Hess honored for contributions to international education

Environmental portrait of Daniel B. Hess, chair of urban and regional planning in UB's School of Architecture and Planning.

Daniel B. Hess, PhD, professor of urban planning in UB's School of Architecture and Planning, has been presented with the 2022 Award for Outstanding Contributions in International Education.

Published February 22, 2023

Daniel B. Hess, a professor in University at Buffalo’s Department of Urban and Regional Planning, was recently honored with the 2022 Award for Outstanding Contributions to International Education at U

The award was established by the Council on International Studies and Programs as a university-wide honor that recognizes faculty and staff who have made extensive and longstanding contributions to international education at UB.

Those nominating Hess praised him for enhancing the intellectual lives of students and colleagues at UB and around the world, distinguishing the university with every aspect of his professorial role.

“Whether in research, service, or teaching, he makes a tangible difference in nearly every facet of international education,” said Debra Street, professor in the Department of Sociology and Director of the UB Semester in London Program, in her nomination letter. Hess has lent his support and expertise to the program, including as a guest lecturer and as a compelling guide for the program’s students touring London.

“Those experiences certainly provided direct evidence of what great opportunities Professor Hess’s own students must have when they study abroad with him […] they are with a professor who is always impeccably prepared, engaged with students, thoughtful about their needs while studying abroad, and respectful of their opportunities to learn experientially.”

Between 2012 and 2018, Hess designed, implemented, and taught eight study abroad programs for the Department of Urban and Regional Planning, in Estonia, Latvia, Russia, and England. His expertise in these regions, particularly Eastern Europe, is the culmination of his own distinguished international scholarship and research; in 2010, Hess was a Fulbright Scholar at the Tallinn University of Technology, Tartu College, in Estonia and the following year was the university’s Teacher of the Year.

Ernest Sternberg, professor in the Department of Urban and Regional Planning, noted in his nomination letter that Hess, in a nod to his career prior to academia, is a “wide-ranging urban planner who has extended his research, teaching, and policy knowledge to include applied work on Eastern Europe and beyond.”

“He has truly expanded [the] discipline’s repertoire to bring contemporary urban planning to this crucial, and now troubled, part of this world,” Sternberg said.

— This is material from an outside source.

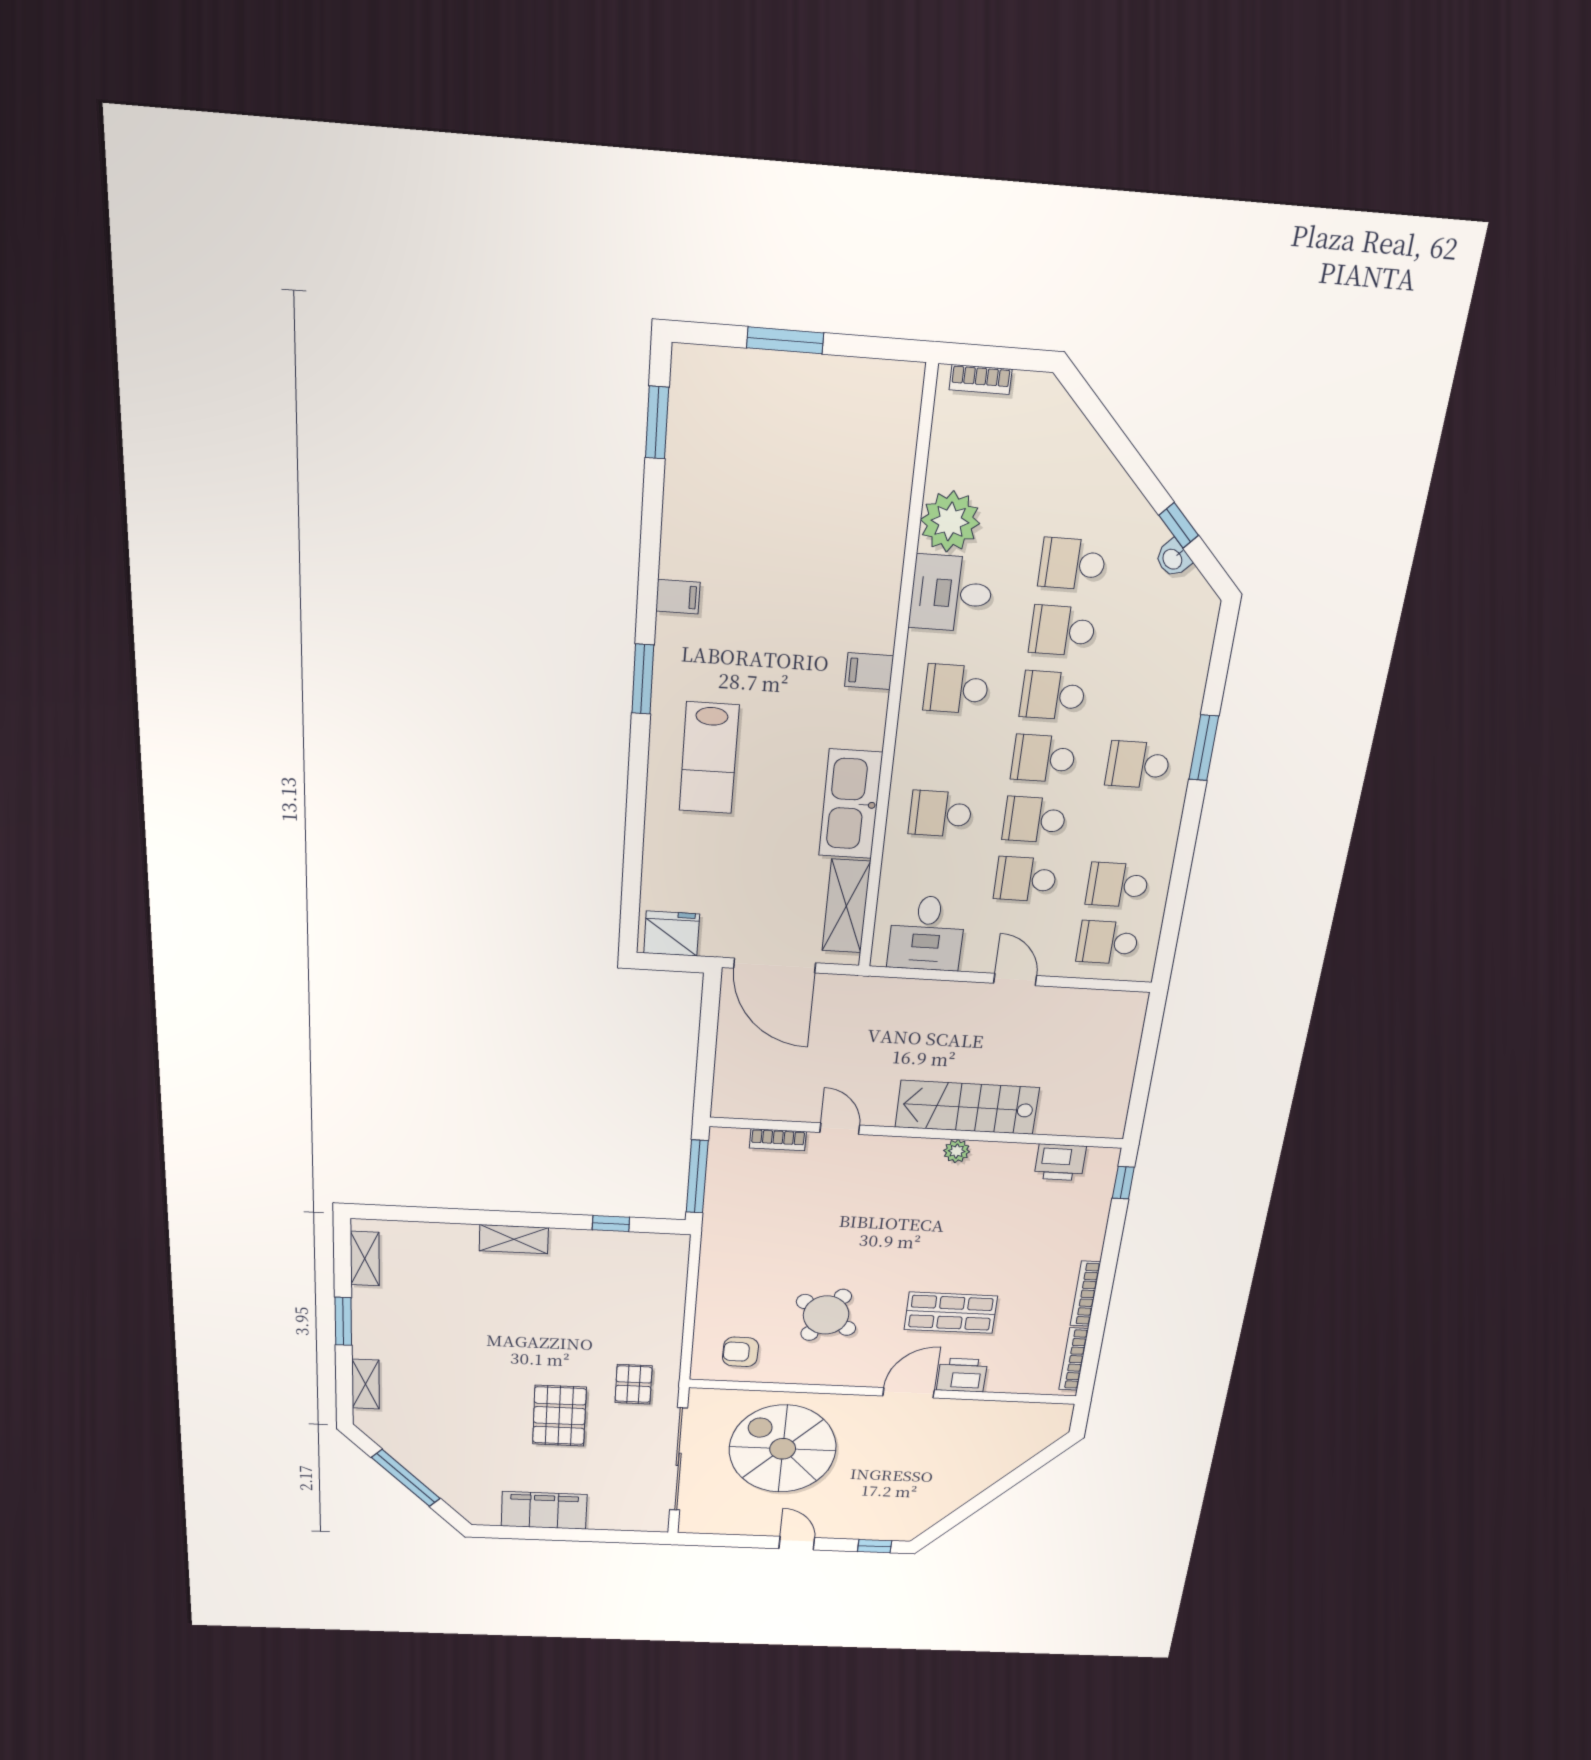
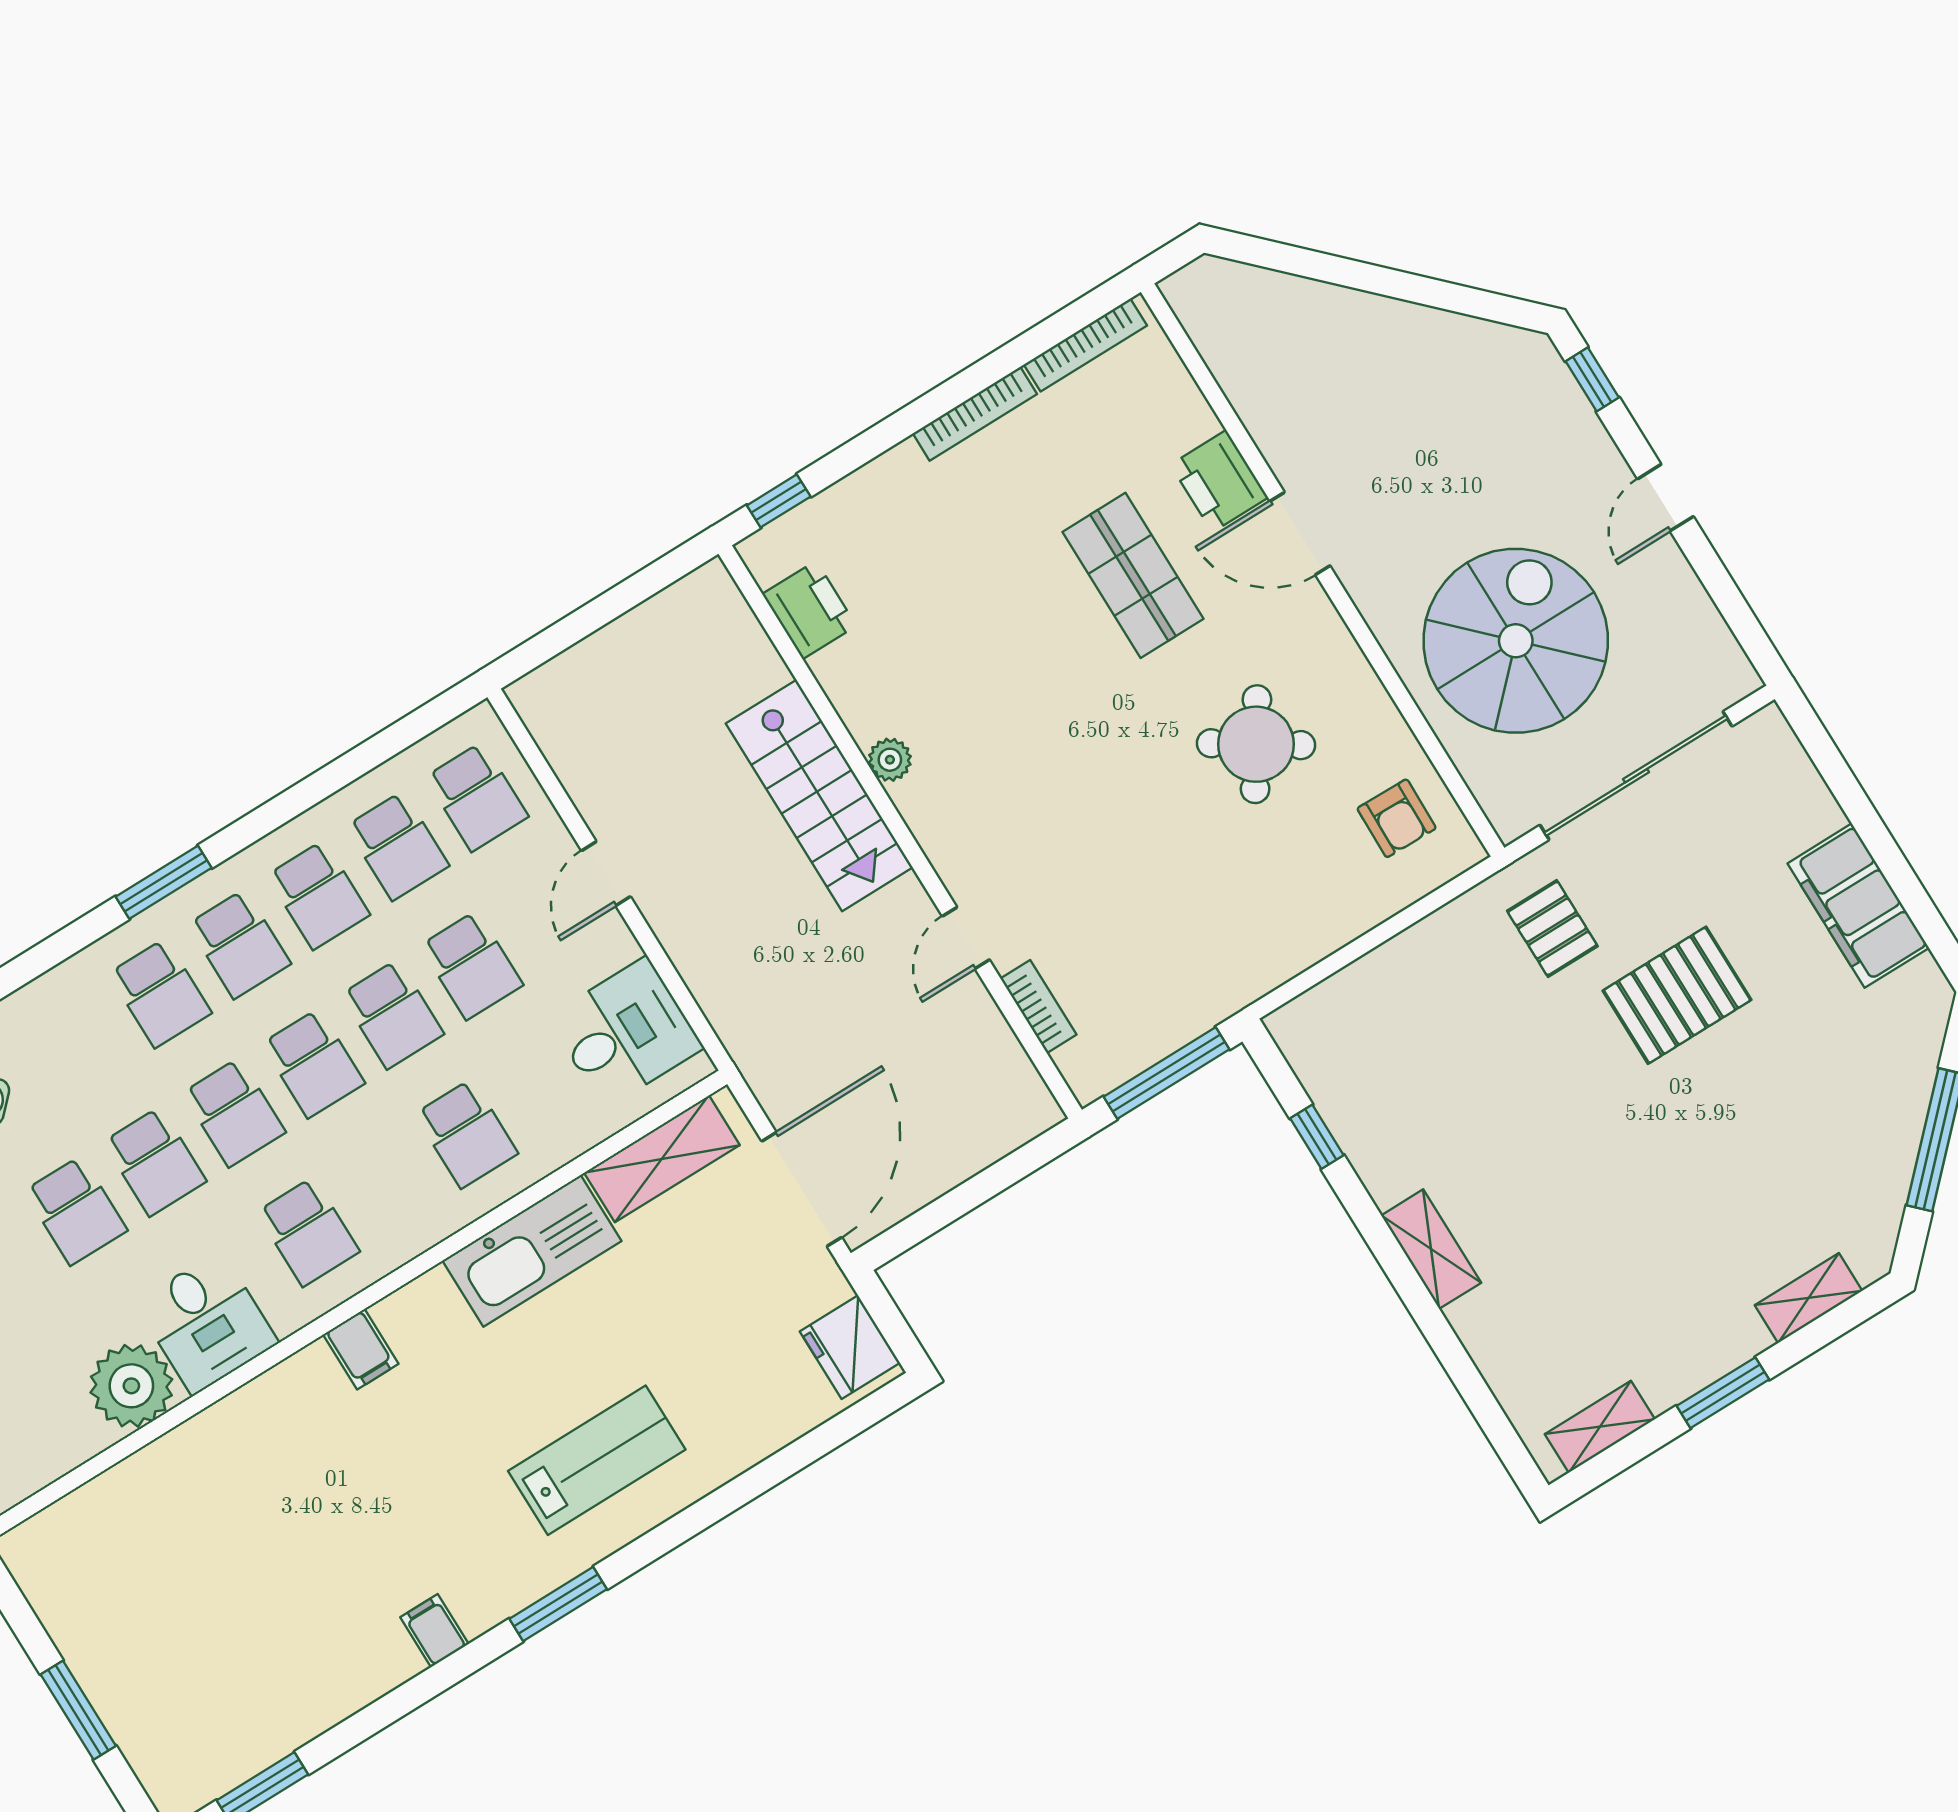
school desk: (1149, 702) -> (160, 993), added
school desk: (1128, 826) -> (318, 895), added
pallet: (634, 1384) -> (1552, 929), turned 90
spiral stairs: (783, 1449) -> (1516, 641), turned 180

Hess’s scholarship and leadership within the discipline have been vital to growing UB’s relationships in international education.

In 2012, Hess was awarded a National Endowment for the Humanities Fellowship at Columbia University for research on Russia and Eastern Europe and was selected to attend the Winter University on Architecture and Urban Planning at Irkutsk State University (in Siberia). There he was accompanied by a UB graduate student who went on to win the event’s best student project. 

Hess also won the Marie Skłodowska-Curie Individual Fellowship (2016-17) for study in the Baltics, leading him to a two-year leave for teaching and research based in Estonia, which included research in Russia. During this time and while resident at the University of Tartu, he became Director of the university’s Centre for Migration and Urban Studies, developing a series of mentoring programs, faculty advancement programs and new master’s degrees related to migration and urban planning topics.

Hess has published extensively on Eastern European planning relevant to the history, status, and future of European housing policy. Notably, he co-edited Housing Estates in the Baltic Countries: The Legacy of Central Planning in Estonia, Latvia, and Lithuania which has become the primary scholarly source on the legacy of Soviet-built block-like housing projects.

In addition to representing the School of Architecture and Planning on the UB Council on International Studies and Programs for 10 years, while serving as chairperson of the department of Urban and Regional Planning from 2017 to 2022, Hess supported all international activities in the department and the Council on International Studies and Programs. These activities included promoting academic excellence for UB international students, supporting the establishment of a new MS in International Development and Global Health, creating new linkages between UB and partner universities abroad, and leading international recruitment trips to India, Colombia, Ecuador, and Mexico.

Hess is a 1997 graduate of UB's Master of Urban Planning program and a former transportation planner. He received his BS in civil and environmental engineering from Clarkson University and his PhD in urban planning from University of California, Los Angeles. Hess has been a member of the faculty since 2002.

In his scholarship, Hess explores metropolitan form and urban planning practice and policy as a means to improve city functions and urban life. Central to Hess's research is addressing interactions between housing, transportation, land use, and other public concerns.

His honors and activities include Hess co-editing the Town Planning Review, an internationally oriented journal, the UB Exceptional Scholar Award, membership on the UB Presidential Commission on Academic Excellence and Equity and being a recipient of the Chester Rapkin Prize for Best Paper in the Journal of Planning and Education Research.